她似乎想起了什么,烦躁地抓了抓头发:“我家里最近又催我结婚,给我介绍了个据说挺有钱的老实人。非让我把身上这些纹身洗了,烦死了!”
她露出胳膊上一处彩色的纹身,语气有些后悔:“早知道当初就不纹身了,洗掉肯定很痛……”
孙以珊挑眉,带着戏谑看向她:“哟?那你现在那个开摩托车的小男友怎么办?舍得甩了?”

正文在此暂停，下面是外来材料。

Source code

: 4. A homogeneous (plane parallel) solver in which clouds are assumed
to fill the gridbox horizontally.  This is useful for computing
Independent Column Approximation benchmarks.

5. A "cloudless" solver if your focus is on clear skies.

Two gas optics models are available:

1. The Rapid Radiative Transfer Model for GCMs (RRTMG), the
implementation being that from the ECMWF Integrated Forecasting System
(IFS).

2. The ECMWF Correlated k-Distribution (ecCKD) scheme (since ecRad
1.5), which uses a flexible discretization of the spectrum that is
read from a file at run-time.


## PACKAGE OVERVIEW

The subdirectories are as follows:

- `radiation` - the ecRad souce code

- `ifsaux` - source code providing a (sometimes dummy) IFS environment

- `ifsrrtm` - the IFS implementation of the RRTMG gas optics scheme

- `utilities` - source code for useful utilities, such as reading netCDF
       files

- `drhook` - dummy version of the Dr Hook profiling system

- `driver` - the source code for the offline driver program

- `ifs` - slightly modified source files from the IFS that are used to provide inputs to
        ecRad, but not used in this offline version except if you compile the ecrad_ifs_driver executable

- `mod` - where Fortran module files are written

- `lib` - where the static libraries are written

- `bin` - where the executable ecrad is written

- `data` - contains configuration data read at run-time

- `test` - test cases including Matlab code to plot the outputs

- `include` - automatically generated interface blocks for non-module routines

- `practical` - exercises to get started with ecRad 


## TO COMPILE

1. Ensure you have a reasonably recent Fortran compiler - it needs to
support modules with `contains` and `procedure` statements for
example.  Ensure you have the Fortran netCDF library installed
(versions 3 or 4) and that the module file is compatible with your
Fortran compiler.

田寻真点上一根细长的女士香烟,吐出一口烟圈,满脸不屑:“甩了呗,找个由头跟他吵一架,就说他不上进,给不了我想要的生活,让他滚蛋。
顺便……还能再找他要点分手费、青春损失费什么的,最后捞一笔。”
两人说得起劲,忽然注意到一旁的陈代曼一直没怎么说话,脸色也有些苍白。
“喂,曼曼,你怎么了?从刚才就魂不守舍的。”孙以珊用指甲敲了敲桌子。
陈代曼吓了一跳似的,抬起头,眼神有些慌乱,声音也怯怯的:“我……我最近老是做噩梦……梦到……梦到那个人……
拿着农药瓶直愣愣地看着我……我有点害怕……
我们,我们是不是该收手了?别再干这种事了?”
这话一出,包间里的气氛瞬间冷了一下。
孙以珊和田寻真对视一眼,脸色都沉了下来。
“收手?”田寻真猛地放下酒杯,声音拔高:“不干这个我们干什么?去打工?
一个月三五千够干嘛的?够你买身上这件衣服吗?够你在这吃一顿饭吗?”
孙以珊的语气也变得冰冷,带着警告的意味:“陈代曼,别忘了你欠的那些网贷和信用卡是谁帮你还上的!现在想抽身?晚了!
大家是一条绳上的蚂蚱,谁也别想独善其身!
你不干,可以啊,那你先把之前分你的钱吐出来,再把我们帮你平的事抖落出去,你看你还能不能好好做人?”
陈代曼被两人连珠炮似的威胁吓得脸色更白,身体发抖。
她看着对面两人眼中毫不掩饰的恶意和掌控欲,深知她们彼此手中都握着对方的把柄——
那些不堪的聊天记录、转账记录、甚至是一些更见不得光的事情,这才让这个脆弱的联盟得以维持。
她不敢再说什么,只能低下头,一口一口的喝着红酒,平复下那些许的愧疚和害怕之心。
本章未完,请点击下一页继续阅读!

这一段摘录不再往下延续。